Discussion 11: Regular Expressions, SQL

This is an online worksheet that you can work on during discussions. Your work is not graded and you do not need to submit anything.

Regular Expressions

Regular expressions are a way to describe sets of strings that meet certain criteria, and are incredibly useful for pattern matching.

The simplest regular expression is one that matches a sequence of characters, like aardvark to match any "aardvark" substrings in a string.

However, you typically want to look for more interesting patterns. We recommend using an online tool like regexr.com or regex101.com for trying out patterns, since you'll get instant feedback on the match results.

Character classes

A character class makes it possible to search for any one of a set of characters. You can specify the set or use pre-defined sets.

Class Description
[abc] Matches a, b, or c
[a-z] Matches any character between a and z
[^A-Z] Matches any character that is not between A and Z.
\w Matches any "word" character. Equivalent to [A-Za-z0-9_].
\d Matches any digit. Equivalent to [0-9].
[0-9] Matches a single digit in the range 0 - 9. Equivalent to \d.
\s Matches any whitespace character (spaces, tabs, line breaks).
. Matches any character besides new line.

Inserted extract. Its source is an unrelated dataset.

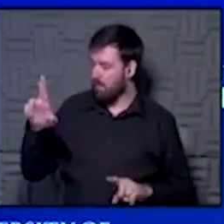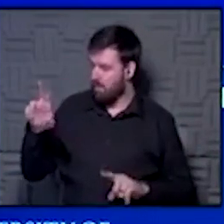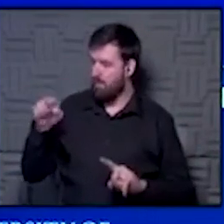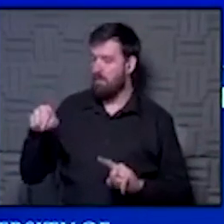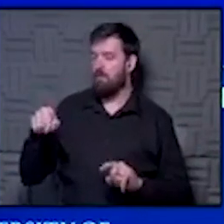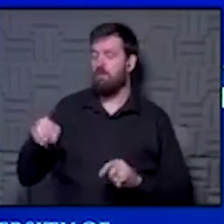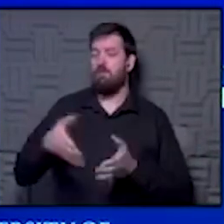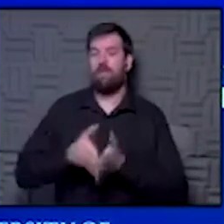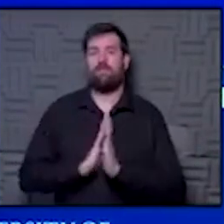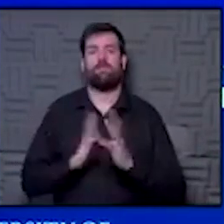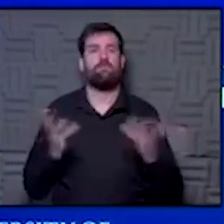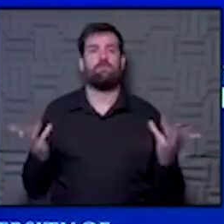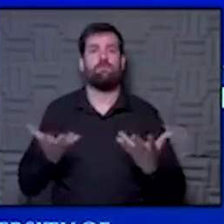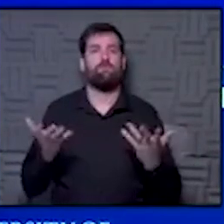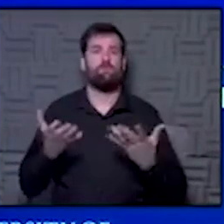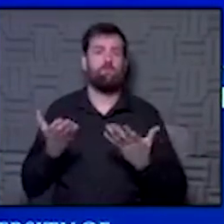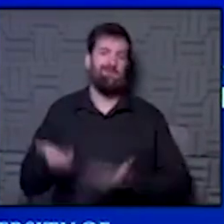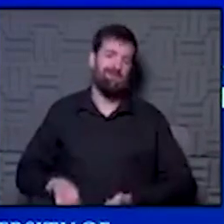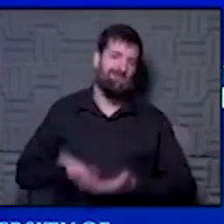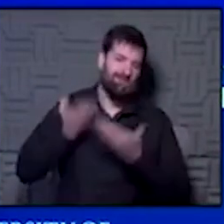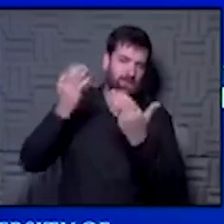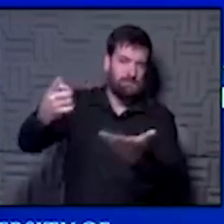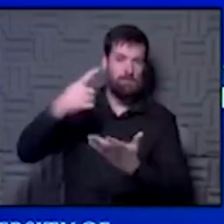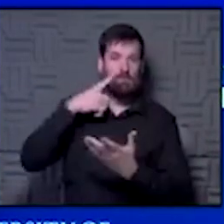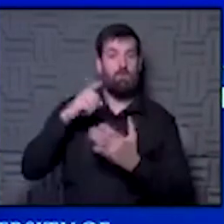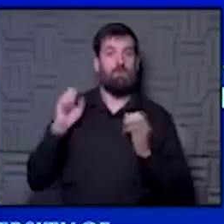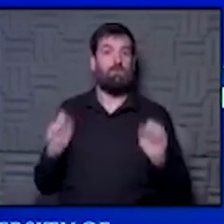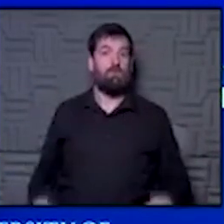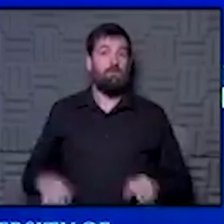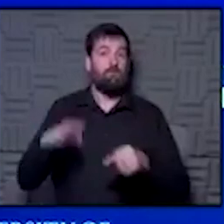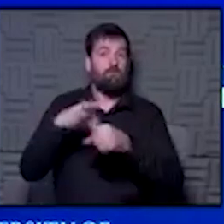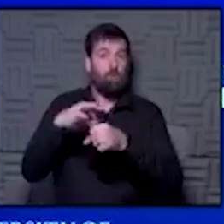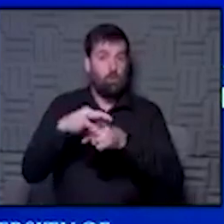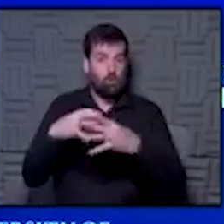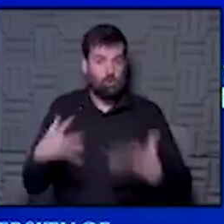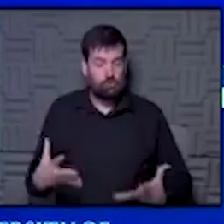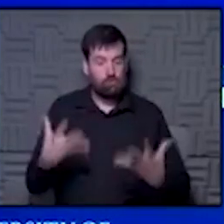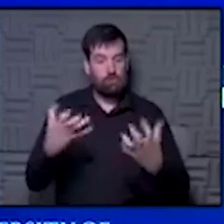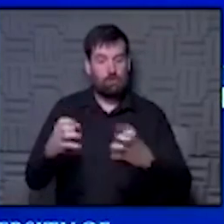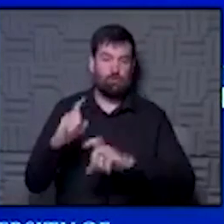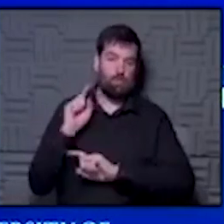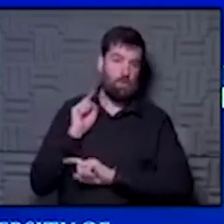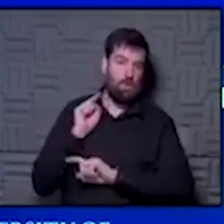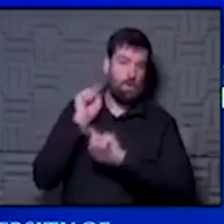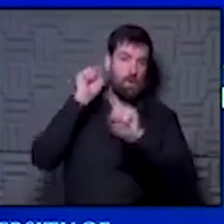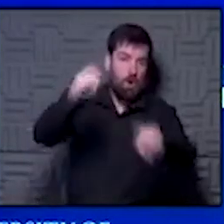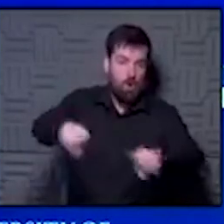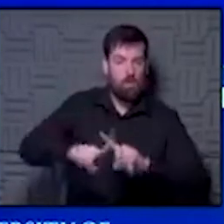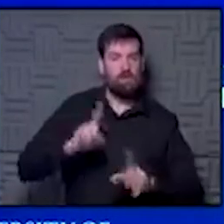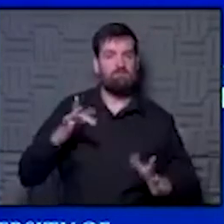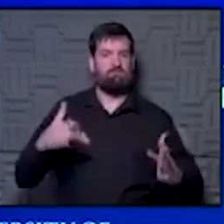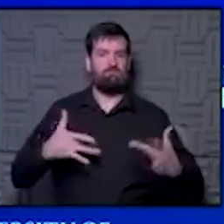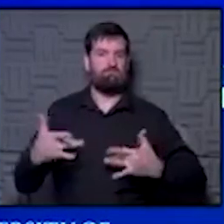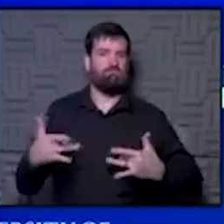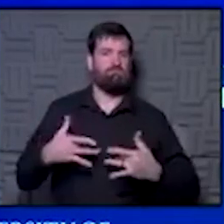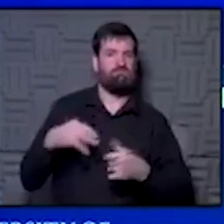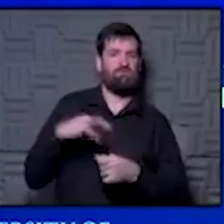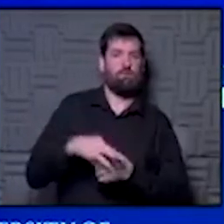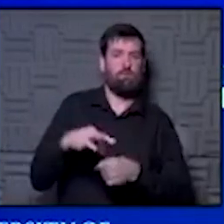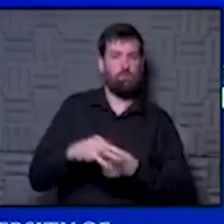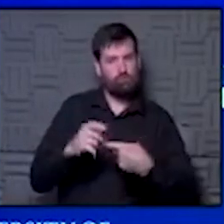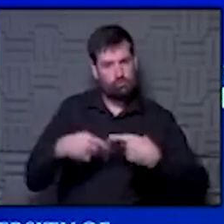what advice can you give to prospective voters who really want to go to the polls, but they're worried about voting during a pandemic?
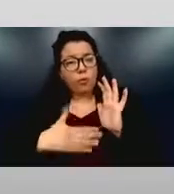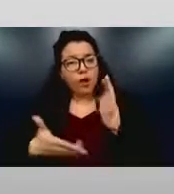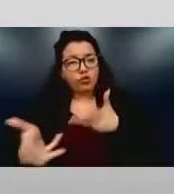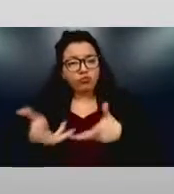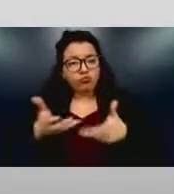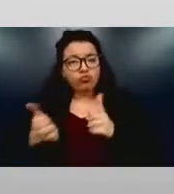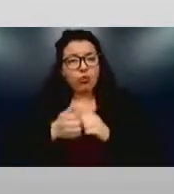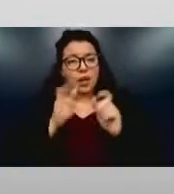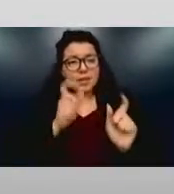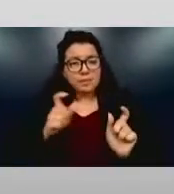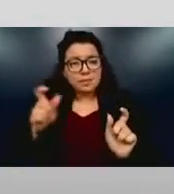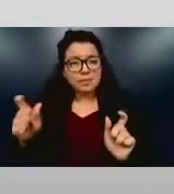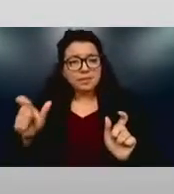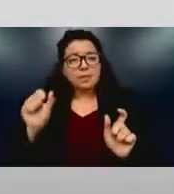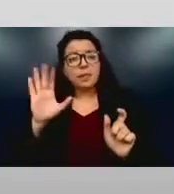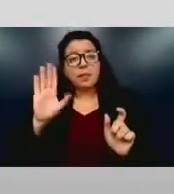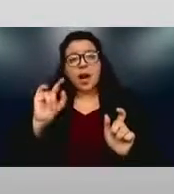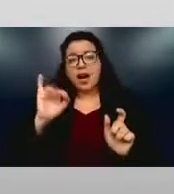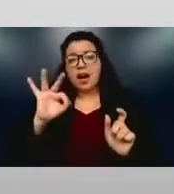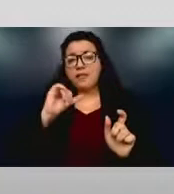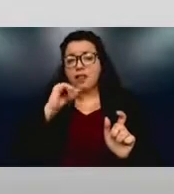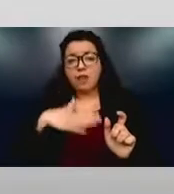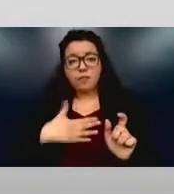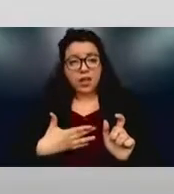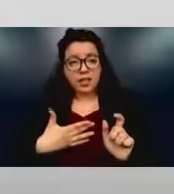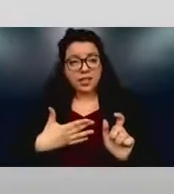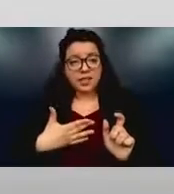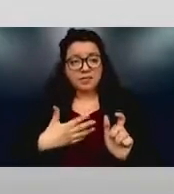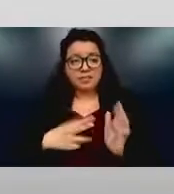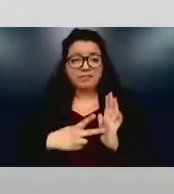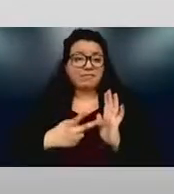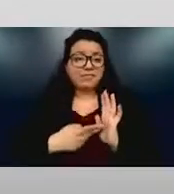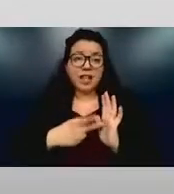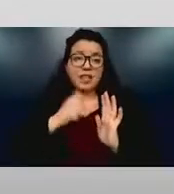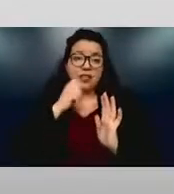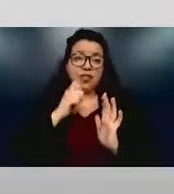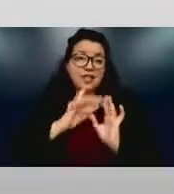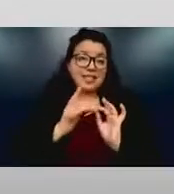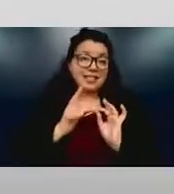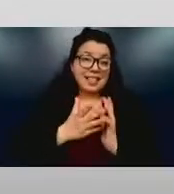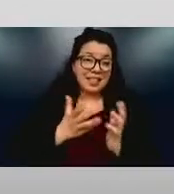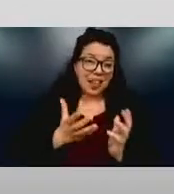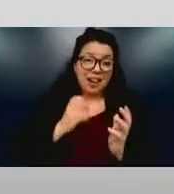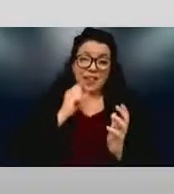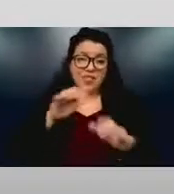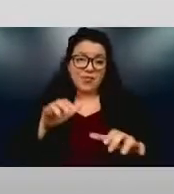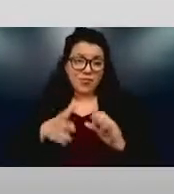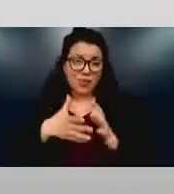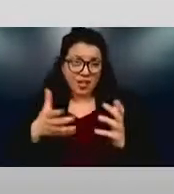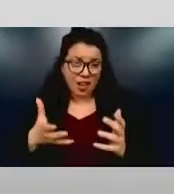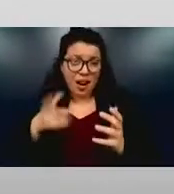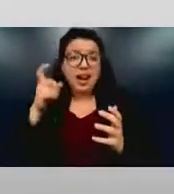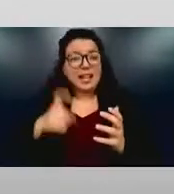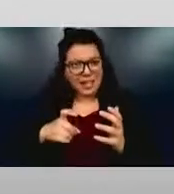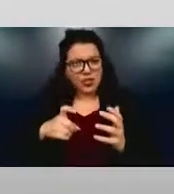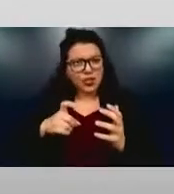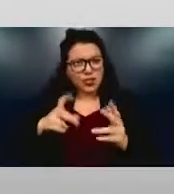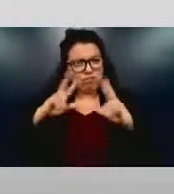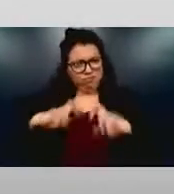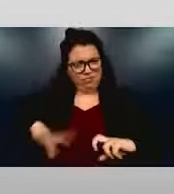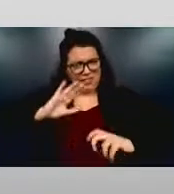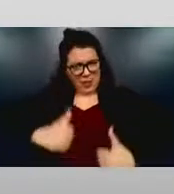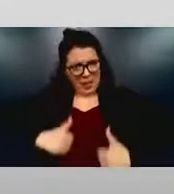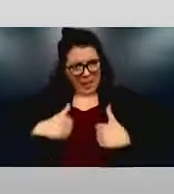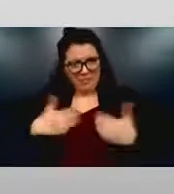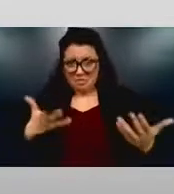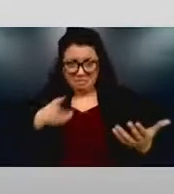of that, you're not saying you're doing much, and you need to reevaluate your life. And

Character classes can be combined, like in [a-zA-Z0-9].

Combining patterns

There are multiple ways to combine patterns together in regular expressions.

Combo Description
AB A match for A followed immediately by one for B. Example: x[.,]y matches "x.y" or "x,y".
A|B Matches either A or B. Example: \d+|Inf matches either a sequence containing 1 or more digits or "Inf".

A pattern can be followed by one of these quantifiers to specify how many instances of the pattern can occur.

Symbol Description
* 0 or more occurrences of the preceding pattern. Example: [a-z]* matches any sequence of lower-case letters or the empty string.
+ 1 or more occurrences of the preceding pattern. Example: \d+ matches any non-empty sequence of digits.
? 0 or 1 occurrences of the preceding pattern. Example: [-+]? matches an optional sign.
{1,3} Matches the specified quantity of the preceding pattern. {1,3} will match from 1 to 3 instances. {3} will match exactly 3 instances. {3,} will match 3 or more instances. Example: \d{5,6} matches either 5 or 6 digit numbers.

Groups

Parentheses are used similarly as in arithmetic expressions, to create groups. For example, (Mahna)+ matches strings with 1 or more "Mahna", like "MahnaMahna". Without the parentheses, Mahna+ would match strings with "Mahn" followed by 1 or more "a" characters, like "Mahnaaaa".

Anchors

  • ^: Matches the beginning of a string. Example: ^(I|You) matches I or You at the start of a string.
  • $: Normally matches the empty string at the end of a string or just before a newline at the end of a string. Example: (\.edu|\.org|\.com)$ matches .edu, .org, or .com at the end of a string.
  • \b: Matches a "word boundary", the beginning or end of a word. Example: s\b matches s characters at the end of words.

Special characters

The following special characters are used above to denote types of patterns:

\ / ( ) [ ] { } + * ? | $ ^ .

That means if you actually want to match one of those characters, you have to escape it using a backslash. For example, \(1\+3\) matches "(1 + 3)".

Using regular expressions in Python

Many programming languages have built-in functions for matching strings to regular expressions. We'll use the Python re module in 61A, but you can also use similar functionality in SQL, JavaScript, Excel, shell scripting, etc.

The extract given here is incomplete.